We'd come so far that regardless of our hemorrhaging bowels, we were determined to get pictures of this panoramic paradise.

During our quick photo shoot, Muna found a convincing I-don't-have-diarrhea face and stuck with it.

I tried but couldn't stay focused.

"Muna, I'm sensing some seismic activity. We better get back to home base."

So, the diarrhea duo took the next boat back across the lake. Oh, heavens, you think yourself so very funny. I know, I know.
"Muna, why is the boat slowing down? Seriously."

And here, exhausted from sphincter stress, I kid you not, our boat runs out of gas.
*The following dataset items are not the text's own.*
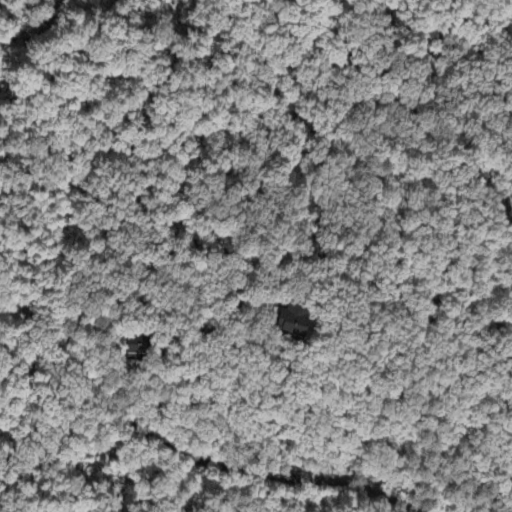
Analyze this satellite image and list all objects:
road: (231, 292)
road: (196, 315)
building: (296, 321)
road: (72, 369)
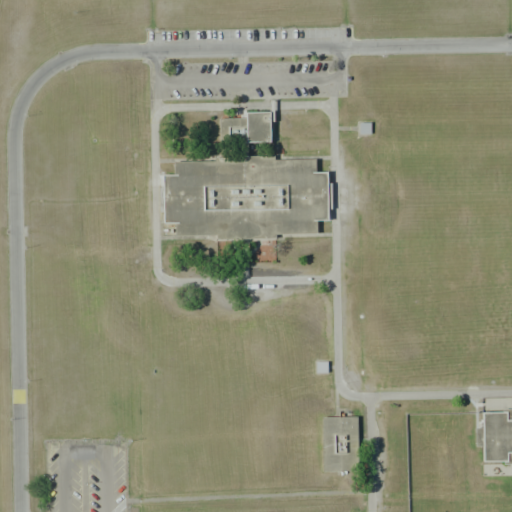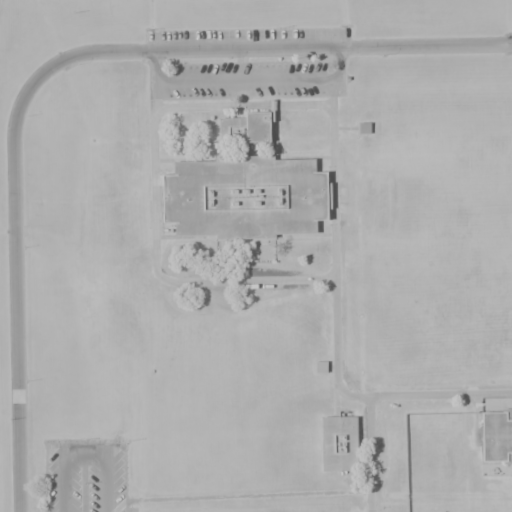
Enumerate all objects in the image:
road: (51, 64)
road: (241, 83)
building: (243, 128)
building: (245, 128)
building: (244, 197)
building: (214, 202)
building: (321, 207)
road: (152, 250)
road: (333, 303)
building: (494, 436)
building: (476, 437)
building: (496, 437)
building: (338, 443)
building: (338, 444)
road: (83, 449)
road: (367, 454)
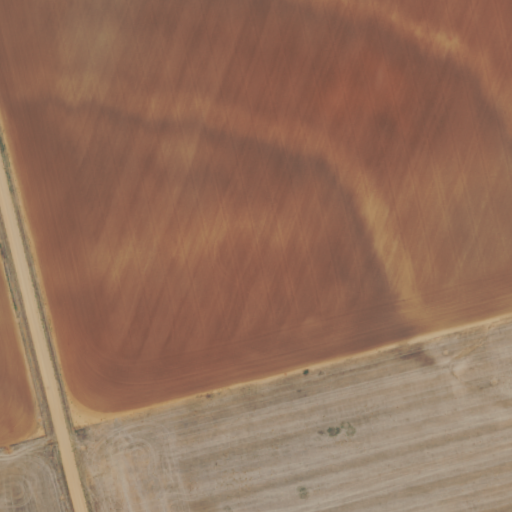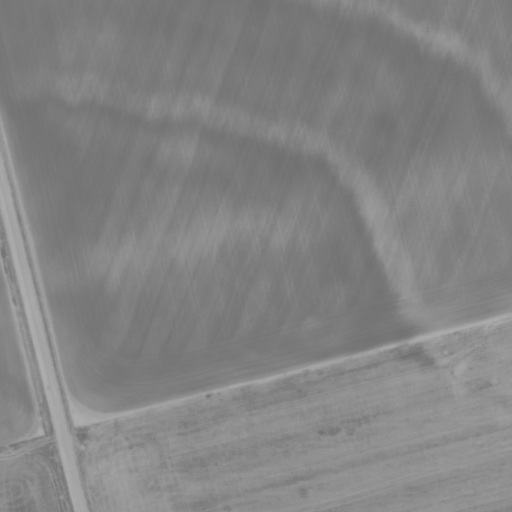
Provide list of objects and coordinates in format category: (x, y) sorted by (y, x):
road: (41, 354)
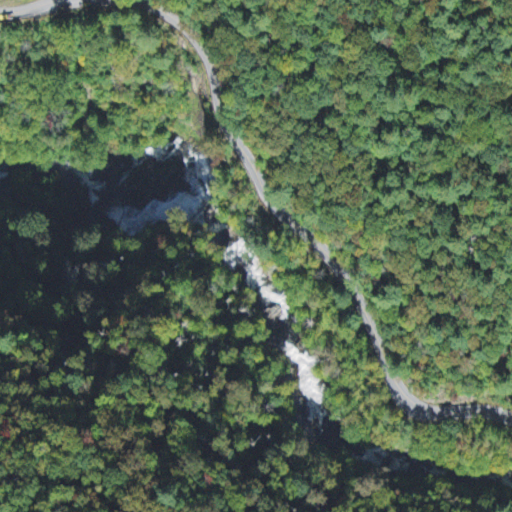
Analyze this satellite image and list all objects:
road: (262, 185)
river: (262, 287)
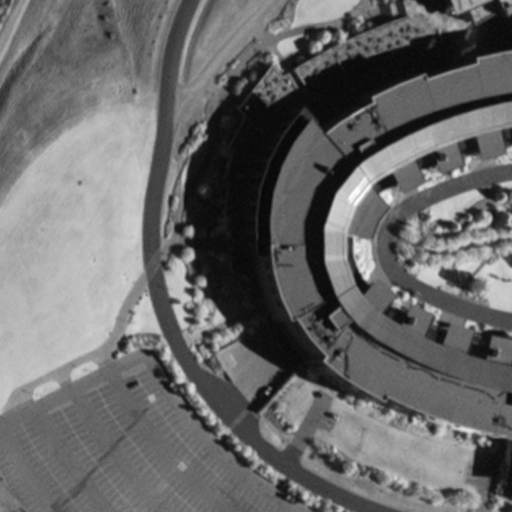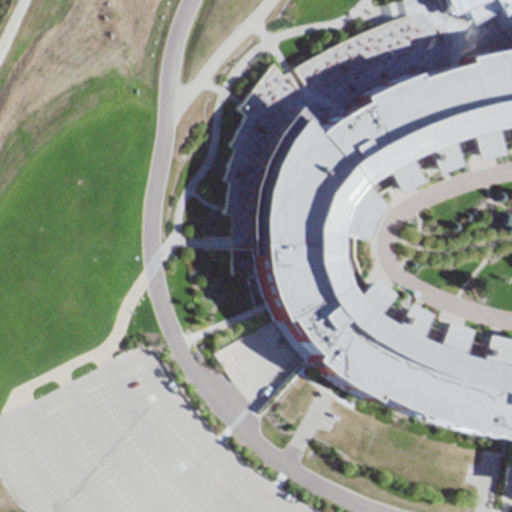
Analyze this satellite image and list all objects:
building: (479, 7)
building: (456, 10)
building: (229, 12)
building: (487, 14)
road: (7, 17)
road: (207, 53)
building: (253, 95)
building: (366, 200)
road: (448, 233)
park: (69, 237)
road: (383, 246)
road: (488, 248)
building: (369, 249)
road: (448, 251)
road: (156, 301)
building: (231, 354)
road: (236, 362)
road: (68, 383)
road: (204, 445)
parking lot: (121, 448)
road: (152, 448)
road: (102, 452)
road: (59, 460)
road: (20, 478)
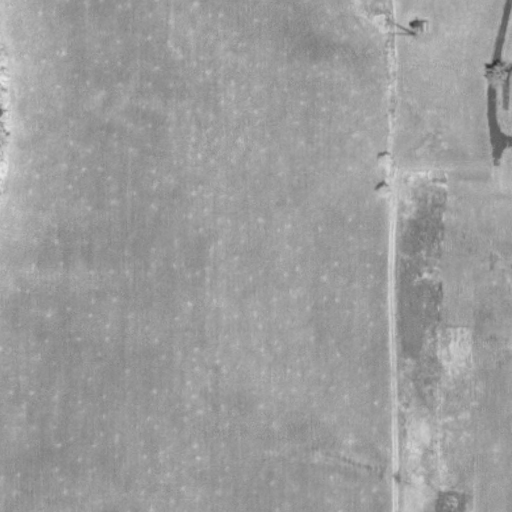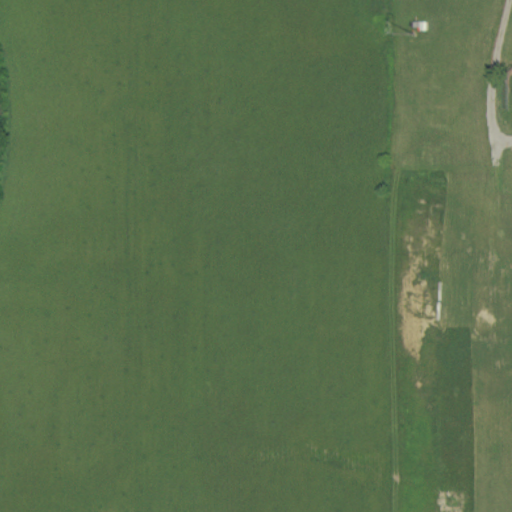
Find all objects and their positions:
park: (509, 377)
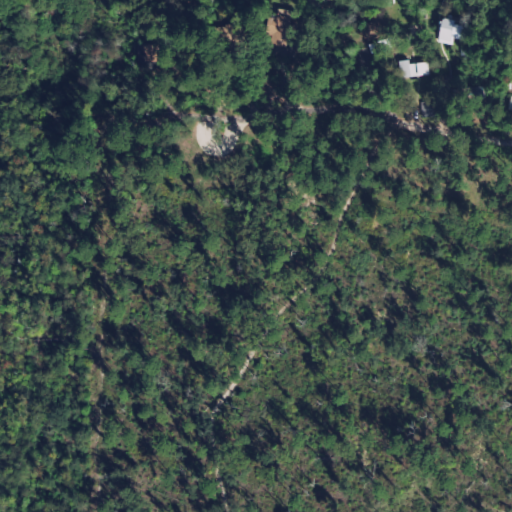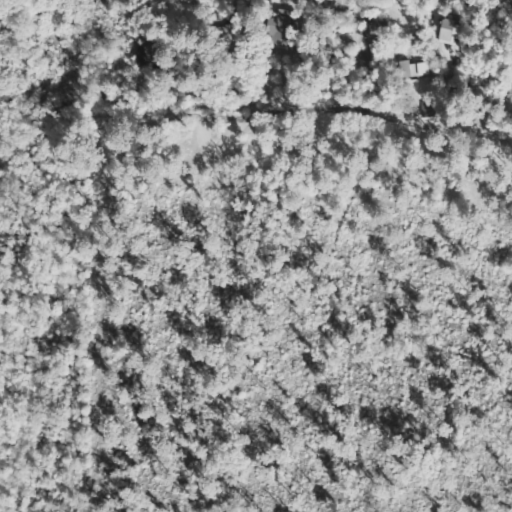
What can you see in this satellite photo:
building: (457, 32)
building: (417, 69)
road: (409, 126)
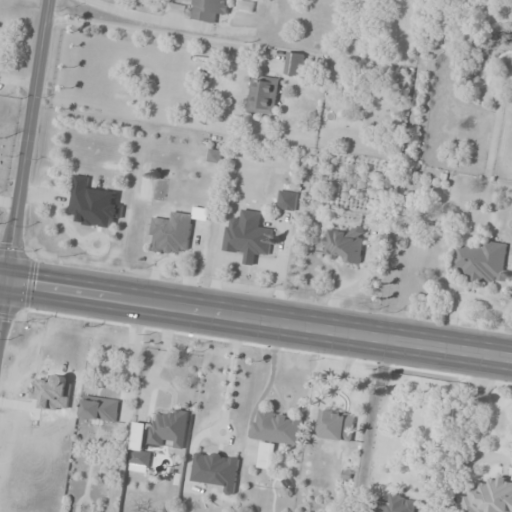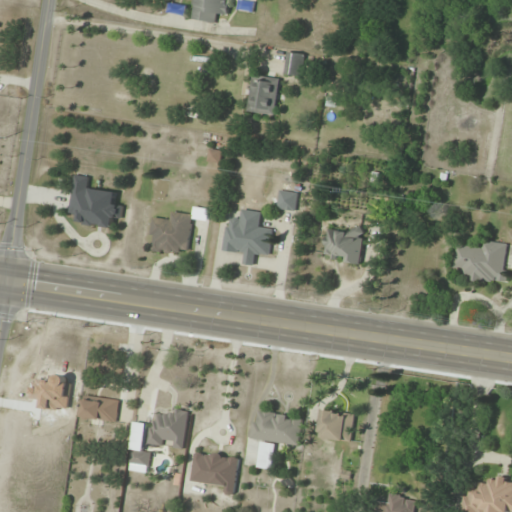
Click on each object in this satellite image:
building: (210, 9)
building: (295, 63)
building: (265, 95)
road: (23, 158)
building: (288, 200)
building: (95, 204)
building: (172, 234)
building: (249, 237)
building: (344, 244)
building: (483, 263)
road: (3, 275)
traffic signals: (6, 276)
road: (259, 315)
building: (101, 409)
building: (338, 426)
building: (170, 430)
building: (276, 433)
building: (138, 444)
building: (217, 470)
building: (489, 497)
building: (400, 503)
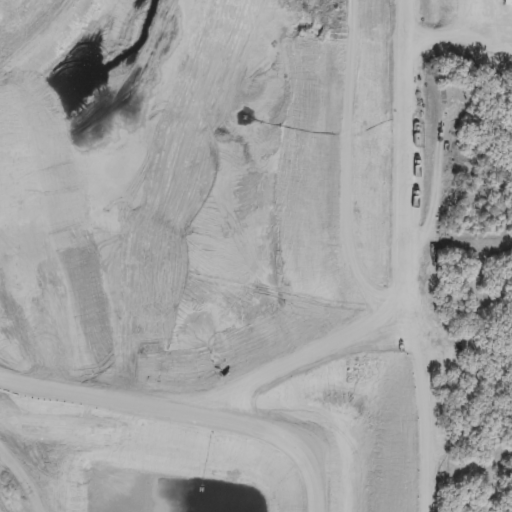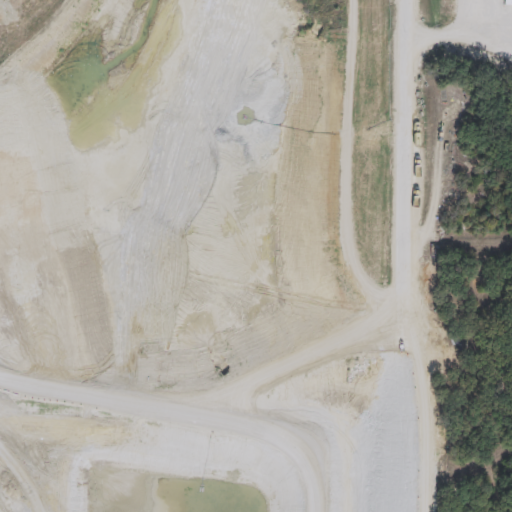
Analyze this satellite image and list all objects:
road: (432, 24)
landfill: (256, 255)
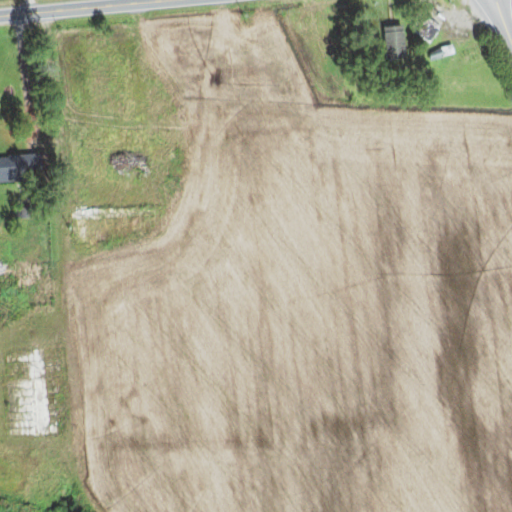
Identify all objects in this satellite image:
road: (75, 7)
road: (503, 21)
building: (424, 28)
building: (392, 42)
building: (17, 167)
building: (112, 210)
building: (3, 262)
building: (40, 394)
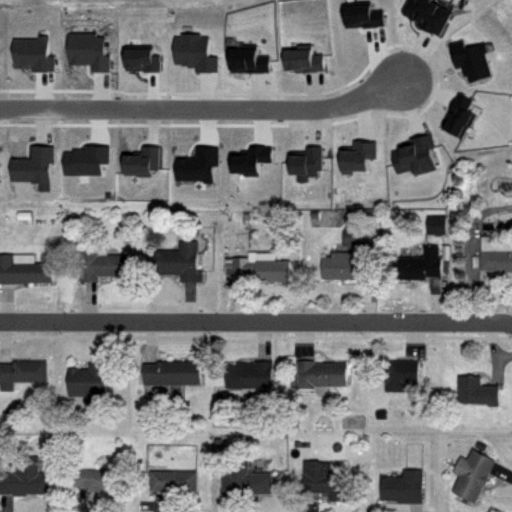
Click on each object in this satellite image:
building: (362, 13)
building: (430, 13)
building: (86, 49)
building: (33, 51)
building: (196, 51)
building: (140, 57)
building: (306, 58)
building: (474, 59)
building: (251, 60)
road: (207, 106)
building: (463, 116)
building: (356, 155)
building: (417, 155)
building: (86, 159)
building: (142, 159)
building: (250, 159)
building: (305, 161)
building: (197, 163)
building: (33, 166)
building: (433, 224)
building: (438, 225)
building: (354, 234)
building: (496, 254)
building: (494, 259)
building: (176, 260)
building: (176, 260)
building: (97, 264)
building: (105, 264)
building: (414, 264)
building: (334, 265)
building: (344, 265)
building: (416, 265)
building: (262, 266)
building: (22, 268)
building: (25, 268)
building: (258, 268)
road: (256, 321)
building: (24, 372)
building: (168, 372)
building: (174, 372)
building: (21, 373)
building: (318, 373)
building: (323, 373)
building: (402, 373)
building: (246, 374)
building: (252, 375)
building: (398, 376)
building: (85, 380)
building: (92, 380)
building: (471, 390)
building: (477, 390)
building: (473, 474)
building: (470, 476)
building: (24, 478)
building: (27, 478)
building: (247, 479)
building: (324, 479)
building: (90, 480)
building: (100, 480)
building: (168, 480)
building: (177, 480)
building: (326, 480)
building: (246, 482)
building: (399, 487)
building: (406, 487)
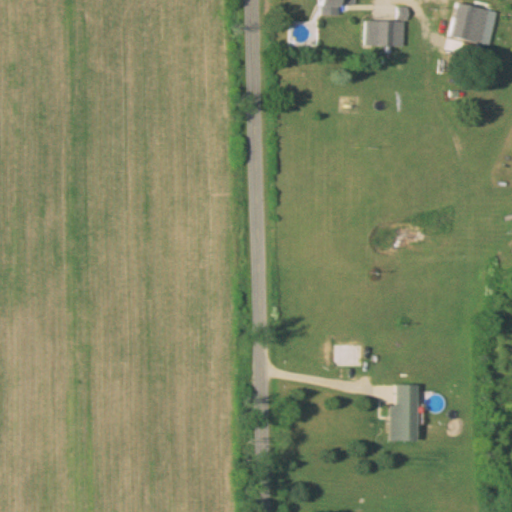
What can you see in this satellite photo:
building: (333, 3)
building: (466, 25)
building: (382, 35)
road: (260, 255)
road: (317, 381)
building: (400, 414)
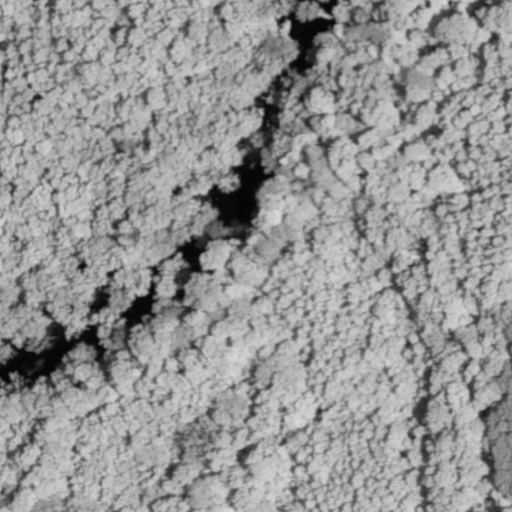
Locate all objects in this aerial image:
river: (230, 250)
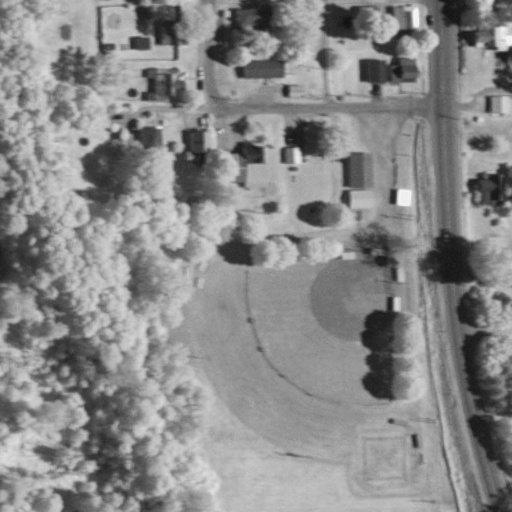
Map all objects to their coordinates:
building: (361, 10)
building: (239, 16)
building: (396, 16)
building: (488, 35)
building: (134, 42)
road: (323, 52)
road: (202, 56)
building: (253, 67)
building: (368, 68)
building: (396, 68)
building: (157, 82)
building: (289, 89)
building: (492, 102)
road: (329, 105)
road: (175, 110)
building: (302, 121)
building: (145, 136)
building: (191, 139)
building: (286, 153)
building: (352, 168)
road: (442, 175)
road: (385, 187)
building: (483, 187)
building: (397, 195)
building: (352, 196)
road: (481, 329)
road: (472, 431)
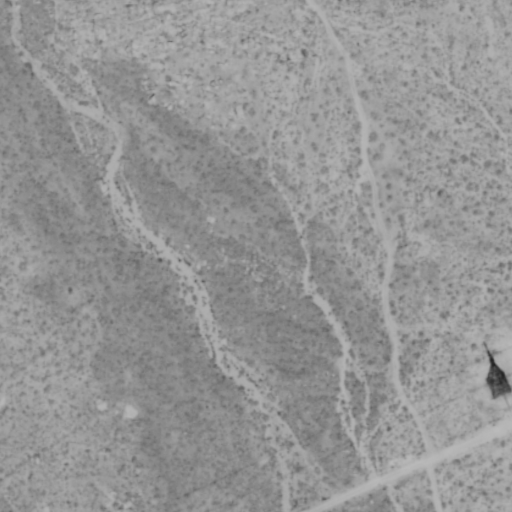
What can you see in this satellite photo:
power tower: (498, 388)
road: (414, 470)
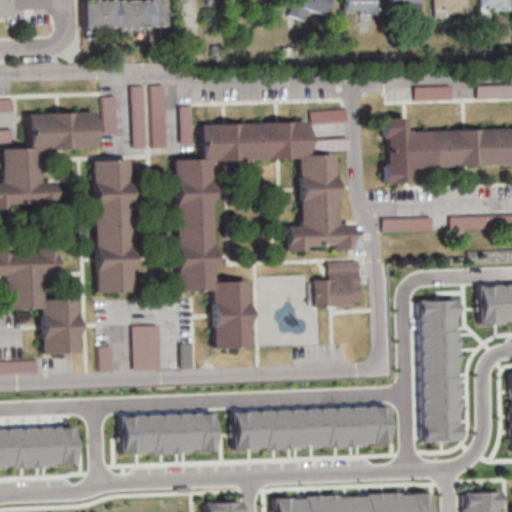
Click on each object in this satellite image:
building: (406, 5)
building: (493, 5)
building: (448, 7)
building: (4, 10)
building: (122, 14)
road: (53, 46)
road: (431, 77)
building: (493, 90)
building: (431, 92)
building: (326, 115)
building: (4, 135)
building: (327, 143)
building: (439, 147)
road: (145, 150)
building: (39, 155)
road: (439, 202)
building: (246, 212)
building: (480, 222)
building: (405, 223)
building: (109, 224)
road: (370, 237)
building: (335, 284)
building: (334, 287)
building: (38, 297)
building: (495, 298)
road: (143, 306)
road: (403, 326)
building: (144, 346)
building: (185, 354)
building: (103, 357)
building: (439, 365)
building: (17, 366)
building: (511, 384)
road: (202, 401)
building: (309, 422)
building: (167, 426)
building: (37, 440)
road: (96, 446)
road: (300, 476)
road: (449, 491)
road: (247, 496)
road: (191, 497)
building: (355, 500)
building: (479, 500)
building: (480, 501)
building: (218, 505)
building: (220, 506)
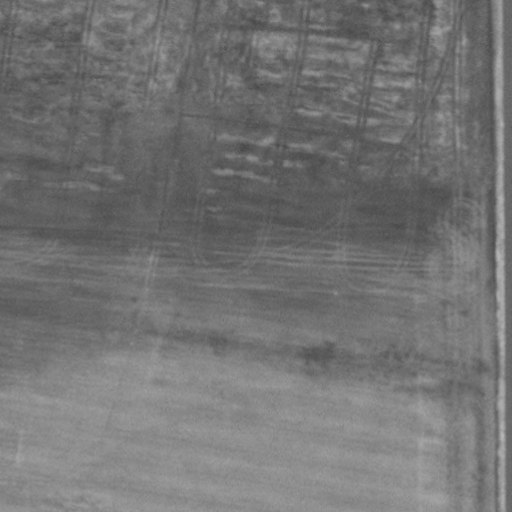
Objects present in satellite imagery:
road: (508, 256)
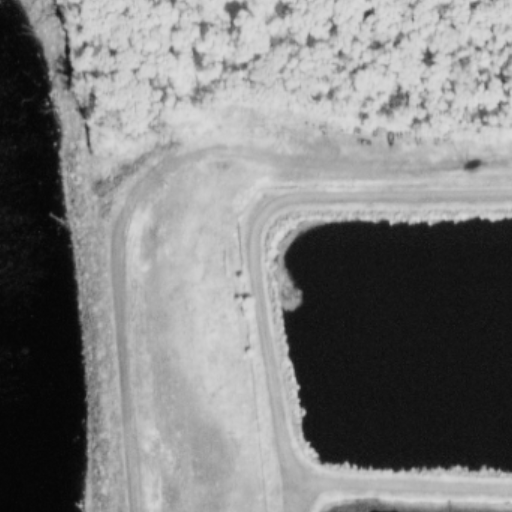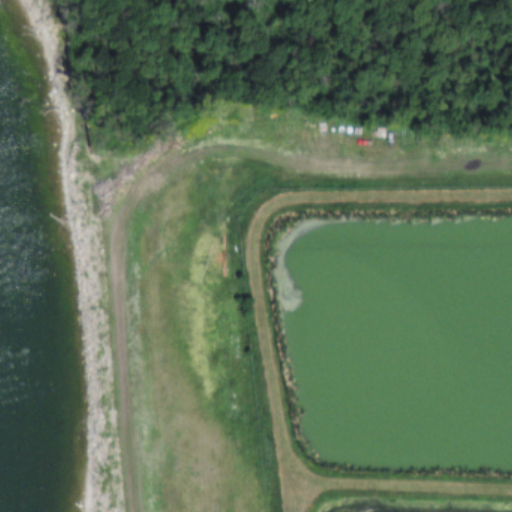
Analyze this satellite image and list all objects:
road: (258, 235)
road: (398, 483)
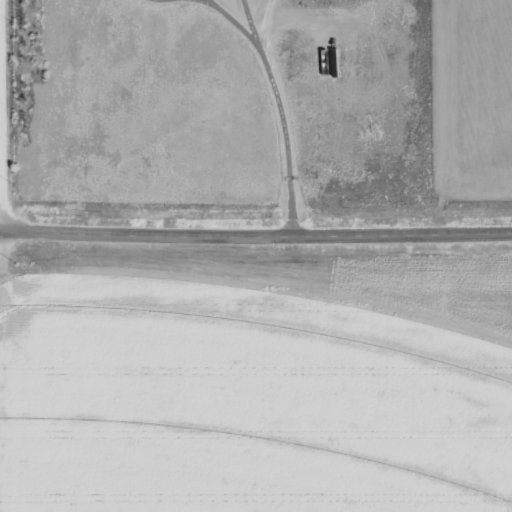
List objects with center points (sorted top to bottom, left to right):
road: (4, 117)
road: (255, 241)
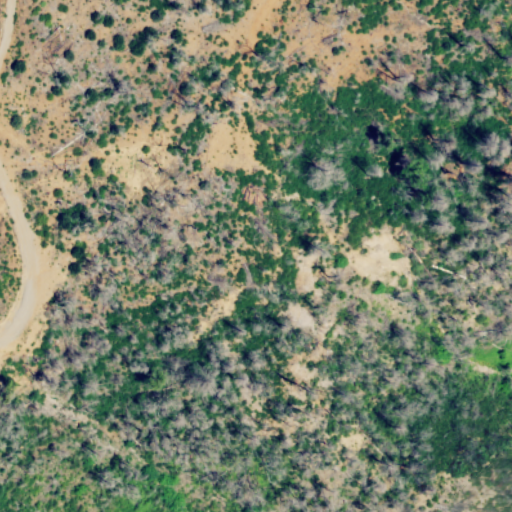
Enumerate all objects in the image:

In the middle of the lake, we were equal-distant from any available bathroom.
"Muna this is bad." I stated the obvious.

Like good Guatemalans, everyone else on the boat was just going to patiently wait for the non-existent lake tide to take us to the shore as I was struggling to hold back a digestive tsunami. I had to take action.

I leaned over to the boat captain and quietly informed him that my friend there had an unholy case of diarrhea. I went on to share that Muna could easily produce a certain quantity not unlike the volume of this very boat to which we would all sink and die.
"En serio." I confirmed.

As everyone blatantly scooted away from her, Muna explained, in better Spanish than me, that I was lying and was suffering from delusional diarrhea. But everyone was too busy mad-dialing the diarrhea Make-A-Wish Foundation to get us some emergency boat fuel.

Three speed boats scrambled to our aid.

When we arrived at the dock, everyone insisted we both disembark first. We thanked everyone for their understanding. I then promptly took both of my hands and held my rear flanks pressed together as Muna and I shuffled back to our diarrhea dungeon.